Mayo streamlines tax return process but critics say it reduces transparency

Rochester, Minn.-based Mayo Clinic Health System recently completed a five-year streamlining of its tax reporting process, but critics say the effort reduced organizational transparency, according to the Post-Bulletin.

Mayo combines its tax returns for all primary campuses across several states, which means the individual financial information for each campus is not available to the public. Activists protesting the system's consolidation of services at its Albert Lea, Minn., campus have called out Mayo for allegedly hiding this information, which could contradict their public narrative of lost profits at the rural hospital

"This change allows Mayo to hide expenses and justify cutting patient services without accountability," Jen Vogt-Erickson, a leader of the Save Our Hospital organization, told the Post-Bulletin. "Mayo expects us to take it at its word that it lost $8 million in Albert Lea and Austin in 2016, when its claim that it lost $4 million in 2015 was contradicted by its 990 form that year. Mayo is putting profits over patients, and trust has been fractured."
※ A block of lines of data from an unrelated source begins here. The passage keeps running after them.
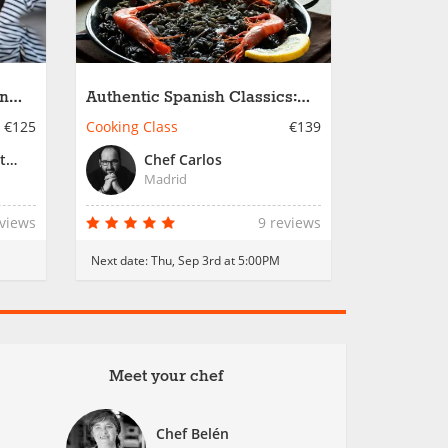
in
Authentic Spanish Classics:
Black Rice & Country Paella
€125
Cooking Class
€139
Chef Alex or Resident Chef
Chef Carlos
Madrid
eviews
9 reviews
M
Next date:
Thu, Sep 3rd at 5:00PM
Meet your chef
Chef Belén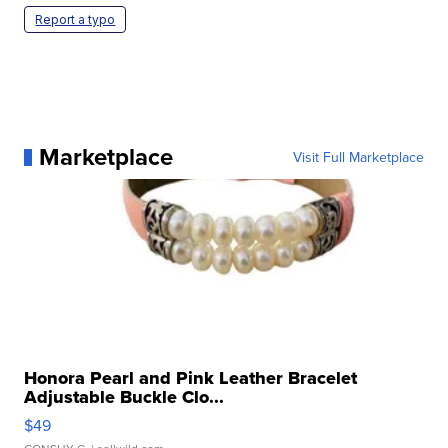
Report a typo
Marketplace
Visit Full Marketplace
Honora Pearl and Pink Leather Bracelet
Adjustable Buckle Clo...
$49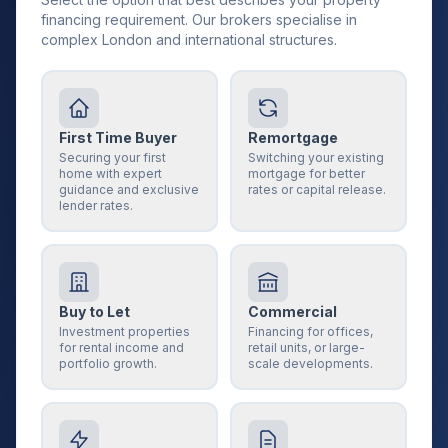
financing requirement. Our brokers specialise in
complex London and international structures.
First Time Buyer
Remortgage
Securing your first
Switching your existing
home with expert
mortgage for better
guidance and exclusive
rates or capital release.
lender rates.
Buy to Let
Commercial
Investment properties
Financing for offices,
for rental income and
retail units, or large-
portfolio growth.
scale developments.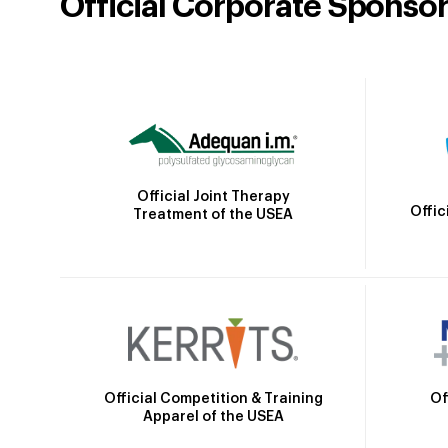
Official Corporate Sponso
Official Joint Therapy
Offic
Treatment of the USEA
Official Competition & Training
Of
Apparel of the USEA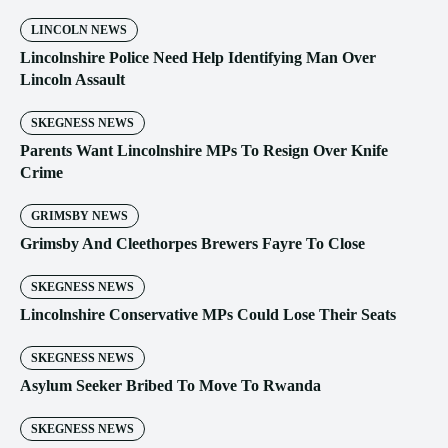
LINCOLN NEWS
Lincolnshire Police Need Help Identifying Man Over
Lincoln Assault
SKEGNESS NEWS
Parents Want Lincolnshire MPs To Resign Over Knife
Crime
GRIMSBY NEWS
Grimsby And Cleethorpes Brewers Fayre To Close
SKEGNESS NEWS
Lincolnshire Conservative MPs Could Lose Their Seats
SKEGNESS NEWS
Asylum Seeker Bribed To Move To Rwanda
SKEGNESS NEWS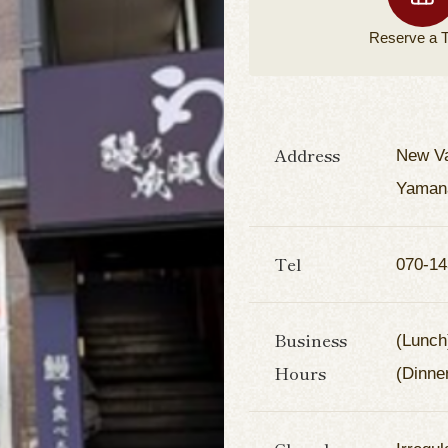
Reserve a
T
Address
New Va
Yamana
Tel
070-14
Business
(Lunch
Hours
(Dinne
Mayo officials say they still maintain financial records for individual campuses, but that those records will not be shared with the public. However, they clarify this is not a tactic used specifically to obscure information for the Albert Lea campus.

"It's not that we're trying to do this just in Albert Lea and Austin," Mayo spokeswoman Ginger Plumbo told the Post-Bulletin. "This all started as an efficiency back in 2011 and they've been pulling sites in the fold along the way. The timing looks like we just did this in Albert Lea because of the controversy, but that's really not the case at all. Instead of filing 70 different tax returns, we just file one."